Comment, dans ce contexte de plus en plus tendu et dirigé, se réapproprier nos vies, le temps, le contenu des emplois, les biens communs ? Quelles luttes sont à mener ? Les débats furent  très ouverts, les informations précises des acteurs de terrain et de spécialistes comme Bruno Poncelet, côtoyaient la réflexion philosophique et politique.

Armés de la vision d’un nouveau contrat social à construire, l’assemblée a consacré le dimanche aux luttes locales et leur signification dans un combat plus global.

Les enjeux de la lutte la ZAD de Haren, menée par diverses associations harenoises et soutenue par des groupes plus larges, dépassent la défense d’un territoire agricole contre la construction d’une Méga-prison. Ils soulèvent les questions de la conception de la peine et de l’incarcération, la place des citoyens dans la réflexion et la décision sur de tels projets, les dangers des partenariats public-privé dans les domaines des institutions et services publics.

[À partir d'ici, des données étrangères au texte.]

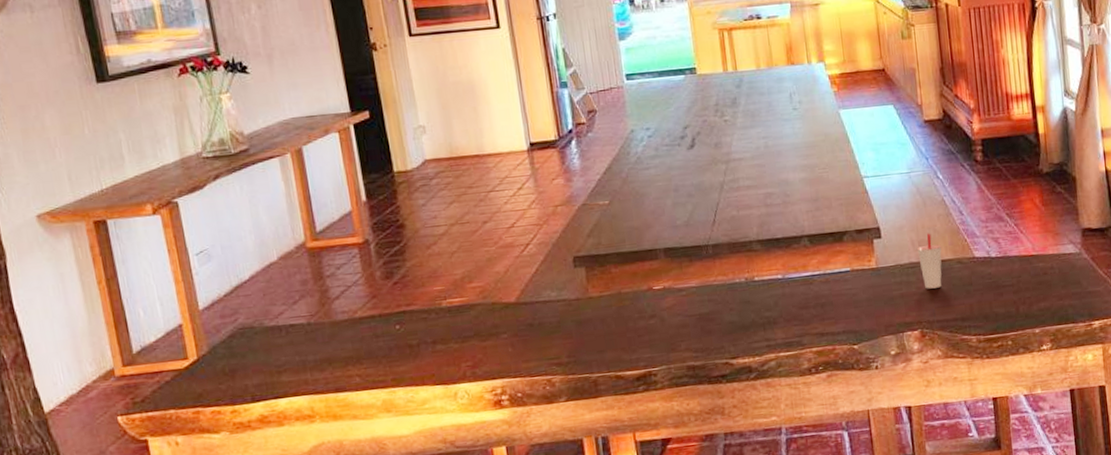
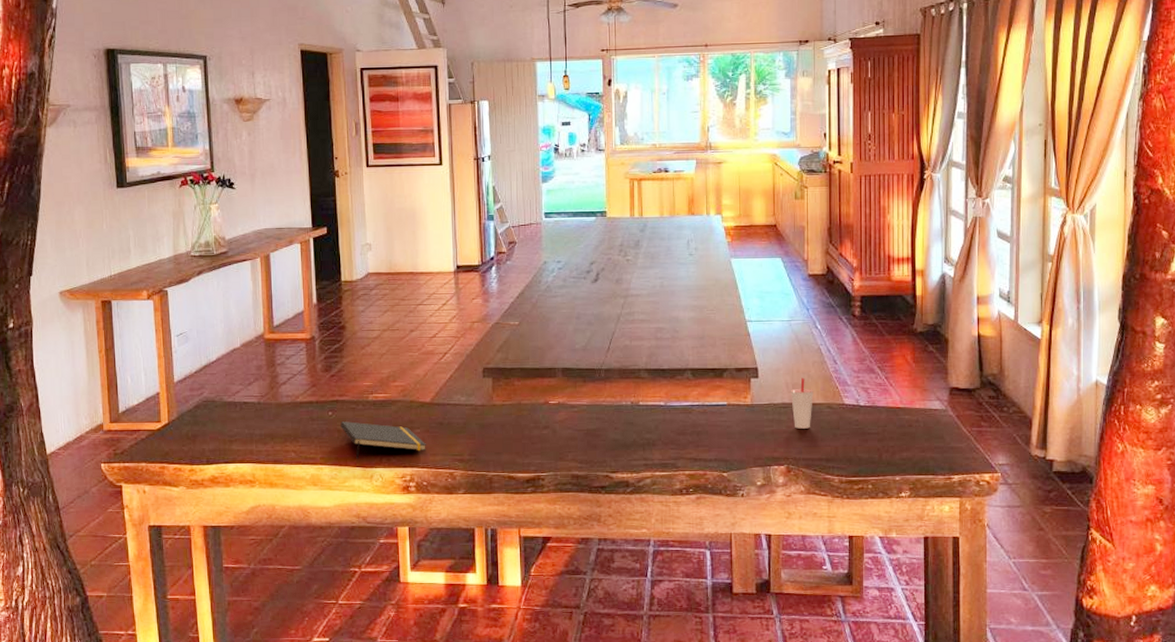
notepad: none [411,333,518,376] -> present [340,421,427,459]

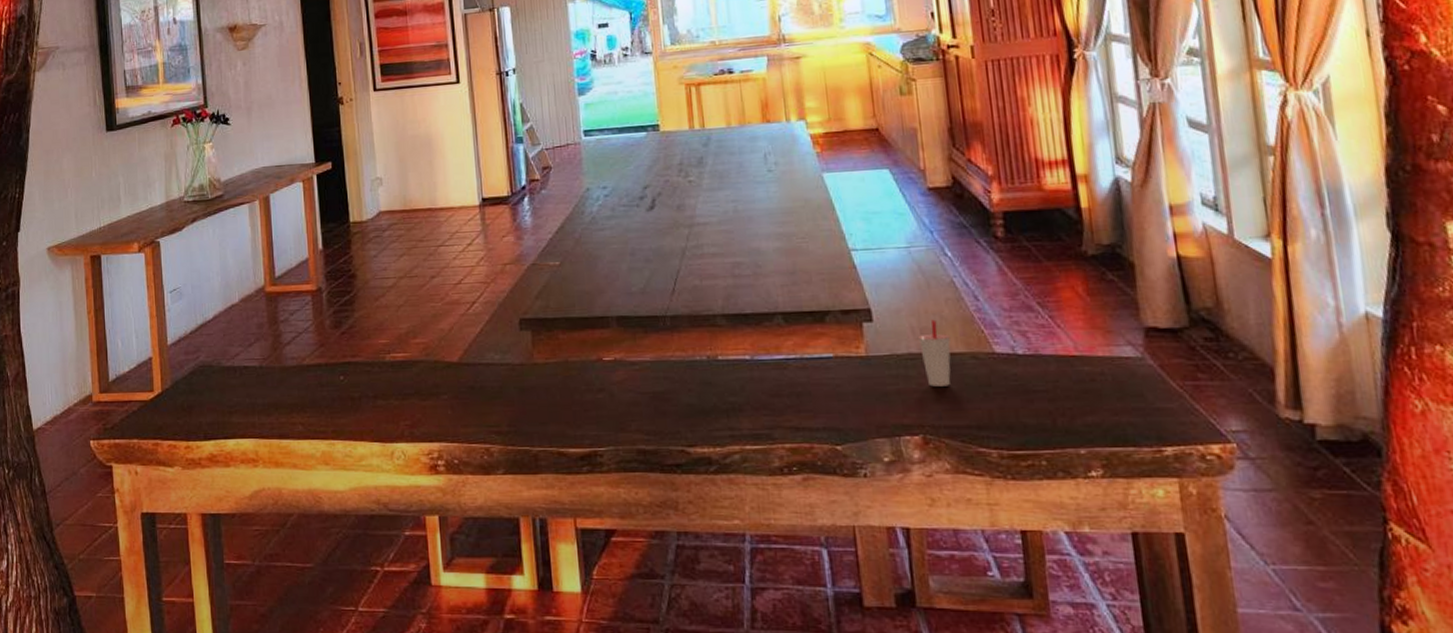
notepad: present [340,421,427,459] -> none [354,387,457,433]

La lutte des sans-papiers, dont la démarche s’inscrit dans les difficultés quotidiennes à dépasser, la revendication d’une vie digne, la solidarité à conquérir, ouvre la réflexion sur les causes et la responsabilité de nos Etats, de l’Europe et de l’Otan. Les témoignages et analyses données par les représentants de la Voix des sans-papiers, et de la Coordination des sans-papiers, forcent  le respect par le dépassement  de leur cause particulière et  leur capacité à décrire les mécanismes et les dérives de la société actuelle. Ils appellent la fraternité et l’ouverture des citoyens belges, non seulement à la situation humanitaire, mais aussi à l’inscription de ce combat qui rejoint tous les autres pour une société où chacun  retrouverait  ses droits et ses libertés.

Dans la détente et la joie de vivre, les repas conviviaux, les rencontres informelles et la soirée du samedi animée par le talentueux  groupe « Who’s the man », ces journées permirent  à la fois le décryptage de sujets difficiles, les retrouvailles des militants, les rencontres avec des sympathisants, le partage avec les militants d’autres mouvements, et un moment d’exceptionnelle harmonie.